A restored World War Two Spitfire which was shot down over northern France in 1940 is expected to raise about US$3 million for charity when it goes up for auction in London next week.
The wreckage of the Vickers Supermarine Spitfire Mk.1A was recovered in 1980 from a beach at Calais, northern France.
It had crash-landed there after it was shot down on May 24, 1940, during the evacuation of Dunkirk and over the years was washed over by tides, sinking deeper into the sands, auctioneer Christie's said.
It is one of two remaining Mk.1 models restored to the original specification and that can still fly, Christie's said.

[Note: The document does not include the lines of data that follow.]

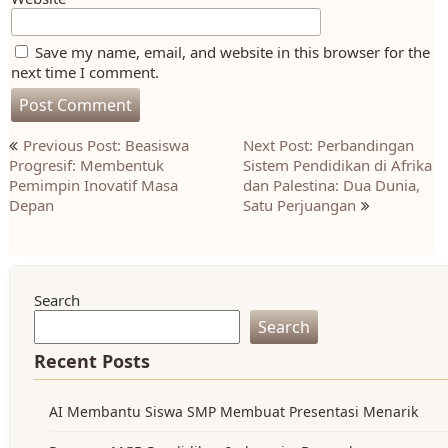
Save my name, email, and website in this browser for the
next time I comment.
Post
Previous Post: Beasiswa
Next Post: Perbandingan
navigation
Progresif: Membentuk
Sistem Pendidikan di Afrika
Pemimpin Inovatif Masa
dan Palestina: Dua Dunia,
Depan
Satu Perjuangan
Search
Search
Recent Posts
AI Membantu Siswa SMP Membuat Presentasi Menarik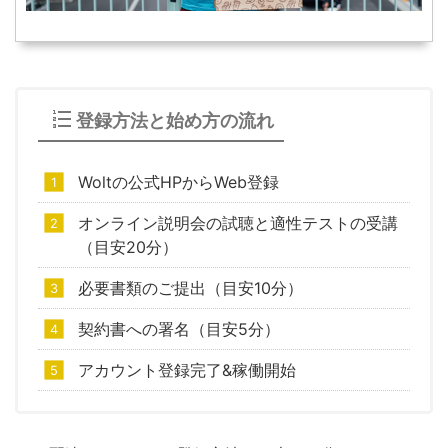
登録方法と始め方の流れ
Woltの公式HPからWeb登録
オンライン説明会の試聴と適性テストの受講
（目安20分）
必要書類のご提出（目安10分）
契約書への署名（目安5分）
アカウント登録完了&稼働開始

The Spitfire will be put up for auction next Thursday with an estimate of 1.5 million pounds to 2.5 million pounds.
It is being sold by art collector Thomas Kaplan, who will donate the proceeds to the Royal Air Force Benevolent Fund and wildlife charity Panthera.
"It is arguably one of the most beautiful pieces of technology ever created," Kaplan said at the Churchill War Rooms museum in London, where the plane was exhibited.
"It is as graceful as any piece of modernist design."
The sale will also commemorate the 75th anniversary of the Battle of France and the Battle of Britain, the air war between the RAF and the German Lutwaffe in the summer and autumn of 1940.
"The spitfire is in a way the most iconic symbol of the Battle of Britain and the Battle of Britain was really one of the most pivotal turning points in modern history," Kaplan said.